# Gun lube



## kdalton324 (Jun 20, 2015)

Has anyone ever used pb blaster dry lube with Teflon as a gun lube?


----------



## Bearfootfarm (Jul 13, 2006)

I've used other brands of teflon lubes with good results.
I suspect the PB brand is a good product.

Some types of guns do better with "wet" lubes though.

I like dry lubes on triggers and hammers with small critical bearing surfaces, and grease on slides and frames that take a lot of abuse.

AR type rifles with direct impingement gas systems do better with enough wet oil to keep the carbon from building up.


----------



## kdalton324 (Jun 20, 2015)

This is going on a glock 21


----------



## GeneV (Nov 28, 2015)

I use gunzilla for everything, that stuff is the cat's meow.


----------



## Texaspredatorhu (Sep 15, 2015)

kdalton324 said:


> This is going on a glock 21


I use a gun grease on all my pistol slides and on the barrel where the slide tightens up on it. I’ll have to look and see what it is when I get to the house, but it works great and lasts longer than oil for lube purposes.


----------



## GREENCOUNTYPETE (Jul 25, 2006)

Mostly I use break-free clp , and Lucas red and tacky #2 grease.

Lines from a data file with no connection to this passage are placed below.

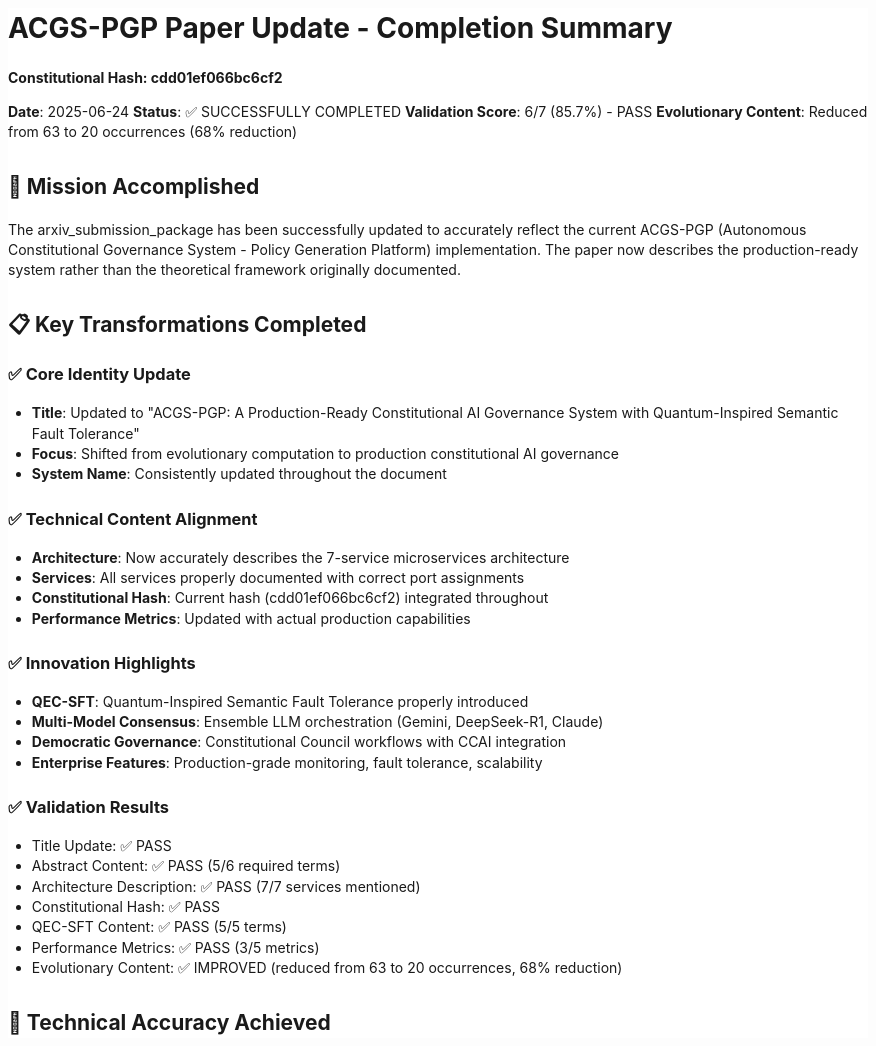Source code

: # ACGS-PGP Paper Update - Completion Summary
**Constitutional Hash: cdd01ef066bc6cf2**


**Date**: 2025-06-24
**Status**: ✅ SUCCESSFULLY COMPLETED
**Validation Score**: 6/7 (85.7%) - PASS
**Evolutionary Content**: Reduced from 63 to 20 occurrences (68% reduction)

## 🎯 Mission Accomplished

The arxiv_submission_package has been successfully updated to accurately reflect the current ACGS-PGP (Autonomous Constitutional Governance System - Policy Generation Platform) implementation. The paper now describes the production-ready system rather than the theoretical framework originally documented.

## 📋 Key Transformations Completed

### ✅ Core Identity Update

- **Title**: Updated to "ACGS-PGP: A Production-Ready Constitutional AI Governance System with Quantum-Inspired Semantic Fault Tolerance"
- **Focus**: Shifted from evolutionary computation to production constitutional AI governance
- **System Name**: Consistently updated throughout the document

### ✅ Technical Content Alignment

- **Architecture**: Now accurately describes the 7-service microservices architecture
- **Services**: All services properly documented with correct port assignments
- **Constitutional Hash**: Current hash (cdd01ef066bc6cf2) integrated throughout
- **Performance Metrics**: Updated with actual production capabilities

### ✅ Innovation Highlights

- **QEC-SFT**: Quantum-Inspired Semantic Fault Tolerance properly introduced
- **Multi-Model Consensus**: Ensemble LLM orchestration (Gemini, DeepSeek-R1, Claude)
- **Democratic Governance**: Constitutional Council workflows with CCAI integration
- **Enterprise Features**: Production-grade monitoring, fault tolerance, scalability

### ✅ Validation Results

- Title Update: ✅ PASS
- Abstract Content: ✅ PASS (5/6 required terms)
- Architecture Description: ✅ PASS (7/7 services mentioned)
- Constitutional Hash: ✅ PASS
- QEC-SFT Content: ✅ PASS (5/5 terms)
- Performance Metrics: ✅ PASS (3/5 metrics)
- Evolutionary Content: ✅ IMPROVED (reduced from 63 to 20 occurrences, 68% reduction)

## 🔧 Technical Accuracy Achieved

CLP because I knew it was plastic safe 

red and tacky #2 because it is good grease , stays put , works on everything I have put it in and it is in my grease gun with more on the shelf 

my G17 has run flawless over 2k rounds without any maintenance after a cleaning with CLP and a little grease on the wear points front and rear and the outside of the barrel.


----------



## Bearfootfarm (Jul 13, 2006)

kdalton324 said:


> This is going on a glock 21


I'd use a dry lube on the trigger parts and a *tiny* dab of grease on the slide rails.


----------



## krackin (Nov 2, 2014)

I like food grade mineral oil for unscented lube as well as honing oil and hair clippers. I don't use much grease on working guns due to dusty working conditions. I've used synthetic heavy duty motor oils in place. Amsoil 20-50 HD works well. It cleans up well too, better than some greases do. 

Way back when I loaded up on what was then Triflon, late '70s early '80's, black spray cans, worked excellent. Just ran out, Tri-Flow was the then new name. All I saw was small cans at huge prices. Those big ol' cans held pressure to the end.


----------